Another picture shows him in the backseat of a car holding his chin with one hand while sitting next to a shirtless man.

Sinaloa’s governor, Mario Lopez Valdez, told Radio Formula that Guzman was recaptured in a hotel on the outskirts of Los Mochis.

A federal official told AFP that marines tracked him down after an earlier raid on a house.

The navy issued a statement shortly before the arrest became public saying that five suspects were killed in a gunfight with marines, but it did not say whether the raid involved Guzman.

Six people were detained after the shootout, which broke out when marines were tipped off about the presence of armed men in a home, the navy said.

The navy said a suspected gang capo escaped while a dozen weapons, including a rocket-grenade launcher, were seized.

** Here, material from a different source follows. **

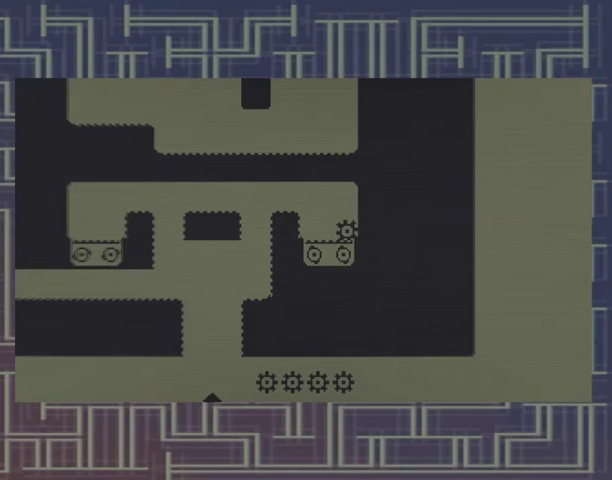
Gameplay with a controller (Xbox layout); each line is a JSON object with the inputs held at the frame after it. "events" lists button and stick changes between this image and that frame as [ms after this image, input, new state], when the widget could be followed in between. Not read: DPAD_RIGHT L3 R3 left_stick right_stick.
{"buttons": [], "events": []}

US Attorney General Loretta Lynch hailed the arrest as a “blow” to the Sinaloa drug cartel, and said that “he will now have to answer for his alleged crimes, which have resulted in significant violence, suffering and corruption on multiple continents.”

Extradition to US?

Questions will now turn to whether Mexico will extradite Guzman to the United States after balking at the idea before his July escape.

The Mexican attorney general’s office secured an extradition warrant in September, but Guzman’s at-torneys won an injunction that could delay the process.

“The big question is not if they will extradite him, but when,” Alejandro Hope, a security expert and former Mexican intelligence service official, told AFP. “I don’t think that the Mexican government wants to run the risk of another escape.”

On July 11, after 17 months at the Altiplano maximum-security prison in central Mexico, Guzman slipped through a hole in his cell’s shower, climbed on a motorcycle mounted on rails, and traveled 1.5 kilometers (one mile) through a tunnel to freedom.

More than a dozen prison and federal police officials have been arrested on charges of helping Guzman flee, along with several associates of the drug lord who worked from the outside on building the tunnel.

Marines nearly recaptured him in October in a remote mountain region straddling the two states.

Authorities said Guzman injured his face and a leg while falling in the rough terrain as he escaped.

‘Lord of tunnels’

Guzman had been captured on February 22, 2014 in the Sinaloa resort of Mazatlan. He was found in a condo with his wife and their young twin daughters.

He had been on the lam for 13 years after escaping a first time in 2001 from another prison by hiding in a laundry cart. He had spent eight years in prison following his 1993 capture in Guatemala.

The man whose nickname means “Shorty” had used the money from a drug empire whose tentacles reach Europe and Asia to dig himself out of trouble.

He is a legend of Mexico’s underworld, with musicians singing his praise in folk ballads known as “nar-cocorridos,” tributes to drug capos.

With his daring underground escapes and ability to sneak narcotics under the US-Mexico border, he also earned the nickname “Lord of the Tunnels.”

Guzman married an 18-year-old beauty queen in 2007 and is believed to have 10 children with various women. A son was shot dead in a shopping center parking lot in May 2008.